### Exercise objective
All of the records are to be reproduced exactly.

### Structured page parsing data
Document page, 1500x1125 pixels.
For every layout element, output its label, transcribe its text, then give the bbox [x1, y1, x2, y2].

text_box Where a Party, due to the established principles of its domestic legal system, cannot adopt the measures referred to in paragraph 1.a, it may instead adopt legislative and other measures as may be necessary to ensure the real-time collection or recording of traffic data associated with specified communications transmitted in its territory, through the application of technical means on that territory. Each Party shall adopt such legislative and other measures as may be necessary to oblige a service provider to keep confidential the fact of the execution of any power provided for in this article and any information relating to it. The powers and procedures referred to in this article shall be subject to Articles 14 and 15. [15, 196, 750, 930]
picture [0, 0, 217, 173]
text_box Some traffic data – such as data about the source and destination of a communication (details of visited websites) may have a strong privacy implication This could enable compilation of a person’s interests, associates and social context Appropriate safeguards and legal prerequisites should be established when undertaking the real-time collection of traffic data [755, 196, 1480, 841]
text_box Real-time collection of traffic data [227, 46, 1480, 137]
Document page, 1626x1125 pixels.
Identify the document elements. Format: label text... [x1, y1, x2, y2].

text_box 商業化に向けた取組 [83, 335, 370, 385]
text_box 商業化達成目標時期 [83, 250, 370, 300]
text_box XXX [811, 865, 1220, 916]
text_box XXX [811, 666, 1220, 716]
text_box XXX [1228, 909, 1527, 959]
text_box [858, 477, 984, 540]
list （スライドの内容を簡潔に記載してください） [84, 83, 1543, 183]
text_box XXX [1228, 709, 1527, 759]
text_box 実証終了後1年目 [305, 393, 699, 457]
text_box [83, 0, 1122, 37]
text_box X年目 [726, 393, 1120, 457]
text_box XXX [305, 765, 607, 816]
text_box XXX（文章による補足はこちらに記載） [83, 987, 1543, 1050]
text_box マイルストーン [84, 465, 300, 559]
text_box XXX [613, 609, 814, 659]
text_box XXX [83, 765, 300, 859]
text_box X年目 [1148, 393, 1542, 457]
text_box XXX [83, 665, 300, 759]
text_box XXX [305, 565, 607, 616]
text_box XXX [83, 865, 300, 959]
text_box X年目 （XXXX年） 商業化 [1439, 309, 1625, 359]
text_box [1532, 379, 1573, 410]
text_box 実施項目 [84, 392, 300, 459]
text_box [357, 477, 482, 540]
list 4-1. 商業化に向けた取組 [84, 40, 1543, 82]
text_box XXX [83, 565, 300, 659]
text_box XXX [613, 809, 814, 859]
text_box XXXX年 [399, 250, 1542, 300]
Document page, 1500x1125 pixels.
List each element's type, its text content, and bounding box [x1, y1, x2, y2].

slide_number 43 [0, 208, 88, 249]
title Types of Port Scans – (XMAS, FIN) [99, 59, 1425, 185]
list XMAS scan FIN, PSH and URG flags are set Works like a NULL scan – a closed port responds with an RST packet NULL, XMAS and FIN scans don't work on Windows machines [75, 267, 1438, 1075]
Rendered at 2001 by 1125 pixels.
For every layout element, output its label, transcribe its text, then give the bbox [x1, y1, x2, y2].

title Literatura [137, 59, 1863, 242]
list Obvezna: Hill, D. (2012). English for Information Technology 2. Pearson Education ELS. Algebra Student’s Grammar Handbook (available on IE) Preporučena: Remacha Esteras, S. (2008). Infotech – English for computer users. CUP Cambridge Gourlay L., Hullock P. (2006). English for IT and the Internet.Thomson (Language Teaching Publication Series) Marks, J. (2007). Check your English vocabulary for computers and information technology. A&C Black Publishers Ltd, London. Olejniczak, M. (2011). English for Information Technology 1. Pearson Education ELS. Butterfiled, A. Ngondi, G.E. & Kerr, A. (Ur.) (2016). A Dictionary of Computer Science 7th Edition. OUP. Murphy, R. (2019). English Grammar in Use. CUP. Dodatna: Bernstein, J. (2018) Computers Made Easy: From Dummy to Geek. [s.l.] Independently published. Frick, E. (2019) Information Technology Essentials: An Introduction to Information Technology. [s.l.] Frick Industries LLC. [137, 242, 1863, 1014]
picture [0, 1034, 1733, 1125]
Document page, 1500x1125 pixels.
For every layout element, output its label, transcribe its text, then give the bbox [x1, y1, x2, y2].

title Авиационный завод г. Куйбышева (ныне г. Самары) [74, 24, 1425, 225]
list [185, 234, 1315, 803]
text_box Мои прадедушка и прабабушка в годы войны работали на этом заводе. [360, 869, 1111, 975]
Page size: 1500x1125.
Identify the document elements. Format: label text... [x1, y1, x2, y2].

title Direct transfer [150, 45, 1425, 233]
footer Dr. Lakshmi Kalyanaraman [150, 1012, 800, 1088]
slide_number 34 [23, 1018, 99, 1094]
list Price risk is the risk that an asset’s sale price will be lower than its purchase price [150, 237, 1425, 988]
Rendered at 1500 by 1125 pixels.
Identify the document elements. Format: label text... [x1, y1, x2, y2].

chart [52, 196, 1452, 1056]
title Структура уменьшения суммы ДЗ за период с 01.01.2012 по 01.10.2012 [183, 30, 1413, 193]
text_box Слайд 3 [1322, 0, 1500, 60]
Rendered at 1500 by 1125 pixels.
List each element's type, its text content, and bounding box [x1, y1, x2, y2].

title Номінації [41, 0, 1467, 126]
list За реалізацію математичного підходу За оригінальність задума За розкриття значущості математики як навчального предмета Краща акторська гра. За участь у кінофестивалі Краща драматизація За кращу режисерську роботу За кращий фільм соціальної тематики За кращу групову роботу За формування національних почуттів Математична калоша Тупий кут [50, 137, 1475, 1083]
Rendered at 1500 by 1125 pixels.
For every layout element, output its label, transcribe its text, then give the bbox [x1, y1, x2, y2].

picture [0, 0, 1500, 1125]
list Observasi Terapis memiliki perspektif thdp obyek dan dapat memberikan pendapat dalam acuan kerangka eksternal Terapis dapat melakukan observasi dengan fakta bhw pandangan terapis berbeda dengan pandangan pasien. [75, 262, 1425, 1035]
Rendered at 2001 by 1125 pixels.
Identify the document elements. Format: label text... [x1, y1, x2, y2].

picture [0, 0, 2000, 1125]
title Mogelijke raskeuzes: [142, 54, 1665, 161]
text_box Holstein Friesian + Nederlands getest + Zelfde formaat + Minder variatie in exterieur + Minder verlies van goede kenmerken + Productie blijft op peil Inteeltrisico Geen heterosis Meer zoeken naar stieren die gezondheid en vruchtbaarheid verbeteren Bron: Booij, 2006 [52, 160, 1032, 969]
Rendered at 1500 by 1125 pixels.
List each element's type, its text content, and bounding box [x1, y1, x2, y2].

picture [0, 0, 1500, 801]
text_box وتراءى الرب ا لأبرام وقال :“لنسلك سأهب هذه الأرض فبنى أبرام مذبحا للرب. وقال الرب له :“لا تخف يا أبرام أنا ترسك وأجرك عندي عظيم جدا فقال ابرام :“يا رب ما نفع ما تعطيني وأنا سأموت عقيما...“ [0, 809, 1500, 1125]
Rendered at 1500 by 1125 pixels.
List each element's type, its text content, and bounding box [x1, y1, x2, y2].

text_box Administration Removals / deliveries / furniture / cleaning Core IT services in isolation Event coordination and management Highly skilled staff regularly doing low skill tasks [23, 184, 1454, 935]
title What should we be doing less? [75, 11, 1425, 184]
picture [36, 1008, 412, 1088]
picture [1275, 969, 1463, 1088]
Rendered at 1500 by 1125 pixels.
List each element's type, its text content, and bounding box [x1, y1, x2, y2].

### Expected answer
Document page, 1500x1125 pixels.
For every layout element, output its label, transcribe its text, then give the bbox [x1, y1, x2, y2].

text_box Where a Party, due to the established principles of its domestic legal system, cannot adopt the measures referred to in paragraph 1.a, it may instead adopt legislative and other measures as may be necessary to ensure the real-time collection or recording of traffic data associated with specified communications transmitted in its territory, through the application of technical means on that territory. Each Party shall adopt such legislative and other measures as may be necessary to oblige a service provider to keep confidential the fact of the execution of any power provided for in this article and any information relating to it. The powers and procedures referred to in this article shall be subject to Articles 14 and 15. [15, 196, 750, 930]
picture [0, 0, 217, 173]
text_box Some traffic data – such as data about the source and destination of a communication (details of visited websites) may have a strong privacy implication This could enable compilation of a person’s interests, associates and social context Appropriate safeguards and legal prerequisites should be established when undertaking the real-time collection of traffic data [755, 196, 1480, 841]
text_box Real-time collection of traffic data [227, 46, 1480, 137]
Document page, 1626x1125 pixels.
Identify the document elements. Format: label text... [x1, y1, x2, y2].

text_box 商業化に向けた取組 [83, 335, 370, 385]
text_box 商業化達成目標時期 [83, 250, 370, 300]
text_box XXX [811, 865, 1220, 916]
text_box XXX [811, 666, 1220, 716]
text_box XXX [1228, 909, 1527, 959]
text_box [858, 477, 984, 540]
list （スライドの内容を簡潔に記載してください） [84, 83, 1543, 183]
text_box XXX [1228, 709, 1527, 759]
text_box 実証終了後1年目 [305, 393, 699, 457]
text_box [83, 0, 1122, 37]
text_box X年目 [726, 393, 1120, 457]
text_box XXX [305, 765, 607, 816]
text_box XXX（文章による補足はこちらに記載） [83, 987, 1543, 1050]
text_box マイルストーン [84, 465, 300, 559]
text_box XXX [613, 609, 814, 659]
text_box XXX [83, 765, 300, 859]
text_box X年目 [1148, 393, 1542, 457]
text_box XXX [83, 665, 300, 759]
text_box XXX [305, 565, 607, 616]
text_box XXX [83, 865, 300, 959]
text_box X年目 （XXXX年） 商業化 [1439, 309, 1625, 359]
text_box [1532, 379, 1573, 410]
text_box 実施項目 [84, 392, 300, 459]
text_box [357, 477, 482, 540]
list 4-1. 商業化に向けた取組 [84, 40, 1543, 82]
text_box XXX [83, 565, 300, 659]
text_box XXX [613, 809, 814, 859]
text_box XXXX年 [399, 250, 1542, 300]
Document page, 1500x1125 pixels.
List each element's type, its text content, and bounding box [x1, y1, x2, y2].

slide_number 43 [0, 208, 88, 249]
title Types of Port Scans – (XMAS, FIN) [99, 59, 1425, 185]
list XMAS scan FIN, PSH and URG flags are set Works like a NULL scan – a closed port responds with an RST packet NULL, XMAS and FIN scans don't work on Windows machines [75, 267, 1438, 1075]
Rendered at 2001 by 1125 pixels.
For every layout element, output its label, transcribe its text, then give the bbox [x1, y1, x2, y2].

title Literatura [137, 59, 1863, 242]
list Obvezna: Hill, D. (2012). English for Information Technology 2. Pearson Education ELS. Algebra Student’s Grammar Handbook (available on IE) Preporučena: Remacha Esteras, S. (2008). Infotech – English for computer users. CUP Cambridge Gourlay L., Hullock P. (2006). English for IT and the Internet.Thomson (Language Teaching Publication Series) Marks, J. (2007). Check your English vocabulary for computers and information technology. A&C Black Publishers Ltd, London. Olejniczak, M. (2011). English for Information Technology 1. Pearson Education ELS. Butterfiled, A. Ngondi, G.E. & Kerr, A. (Ur.) (2016). A Dictionary of Computer Science 7th Edition. OUP. Murphy, R. (2019). English Grammar in Use. CUP. Dodatna: Bernstein, J. (2018) Computers Made Easy: From Dummy to Geek. [s.l.] Independently published. Frick, E. (2019) Information Technology Essentials: An Introduction to Information Technology. [s.l.] Frick Industries LLC. [137, 242, 1863, 1014]
picture [0, 1034, 1733, 1125]
Document page, 1500x1125 pixels.
For every layout element, output its label, transcribe its text, then give the bbox [x1, y1, x2, y2].

title Авиационный завод г. Куйбышева (ныне г. Самары) [74, 24, 1425, 225]
list [185, 234, 1315, 803]
text_box Мои прадедушка и прабабушка в годы войны работали на этом заводе. [360, 869, 1111, 975]
Page size: 1500x1125.
Identify the document elements. Format: label text... [x1, y1, x2, y2].

title Direct transfer [150, 45, 1425, 233]
footer Dr. Lakshmi Kalyanaraman [150, 1012, 800, 1088]
slide_number 34 [23, 1018, 99, 1094]
list Price risk is the risk that an asset’s sale price will be lower than its purchase price [150, 237, 1425, 988]
Rendered at 1500 by 1125 pixels.
Identify the document elements. Format: label text... [x1, y1, x2, y2].

chart [52, 196, 1452, 1056]
title Структура уменьшения суммы ДЗ за период с 01.01.2012 по 01.10.2012 [183, 30, 1413, 193]
text_box Слайд 3 [1322, 0, 1500, 60]
Rendered at 1500 by 1125 pixels.
List each element's type, its text content, and bounding box [x1, y1, x2, y2].

title Номінації [41, 0, 1467, 126]
list За реалізацію математичного підходу За оригінальність задума За розкриття значущості математики як навчального предмета Краща акторська гра. За участь у кінофестивалі Краща драматизація За кращу режисерську роботу За кращий фільм соціальної тематики За кращу групову роботу За формування національних почуттів Математична калоша Тупий кут [50, 137, 1475, 1083]
Rendered at 1500 by 1125 pixels.
For every layout element, output its label, transcribe its text, then give the bbox [x1, y1, x2, y2].

picture [0, 0, 1500, 1125]
list Observasi Terapis memiliki perspektif thdp obyek dan dapat memberikan pendapat dalam acuan kerangka eksternal Terapis dapat melakukan observasi dengan fakta bhw pandangan terapis berbeda dengan pandangan pasien. [75, 262, 1425, 1035]
Rendered at 2001 by 1125 pixels.
Identify the document elements. Format: label text... [x1, y1, x2, y2].

picture [0, 0, 2000, 1125]
title Mogelijke raskeuzes: [142, 54, 1665, 161]
text_box Holstein Friesian + Nederlands getest + Zelfde formaat + Minder variatie in exterieur + Minder verlies van goede kenmerken + Productie blijft op peil Inteeltrisico Geen heterosis Meer zoeken naar stieren die gezondheid en vruchtbaarheid verbeteren Bron: Booij, 2006 [52, 160, 1032, 969]
Rendered at 1500 by 1125 pixels.
List each element's type, its text content, and bounding box [x1, y1, x2, y2].

picture [0, 0, 1500, 801]
text_box وتراءى الرب ا لأبرام وقال :“لنسلك سأهب هذه الأرض فبنى أبرام مذبحا للرب. وقال الرب له :“لا تخف يا أبرام أنا ترسك وأجرك عندي عظيم جدا فقال ابرام :“يا رب ما نفع ما تعطيني وأنا سأموت عقيما...“ [0, 809, 1500, 1125]
Rendered at 1500 by 1125 pixels.
List each element's type, its text content, and bounding box [x1, y1, x2, y2].

text_box Administration Removals / deliveries / furniture / cleaning Core IT services in isolation Event coordination and management Highly skilled staff regularly doing low skill tasks [23, 184, 1454, 935]
title What should we be doing less? [75, 11, 1425, 184]
picture [36, 1008, 412, 1088]
picture [1275, 969, 1463, 1088]
Rendered at 1500 by 1125 pixels.
List each element's type, its text content, and bounding box [x1, y1, x2, y2].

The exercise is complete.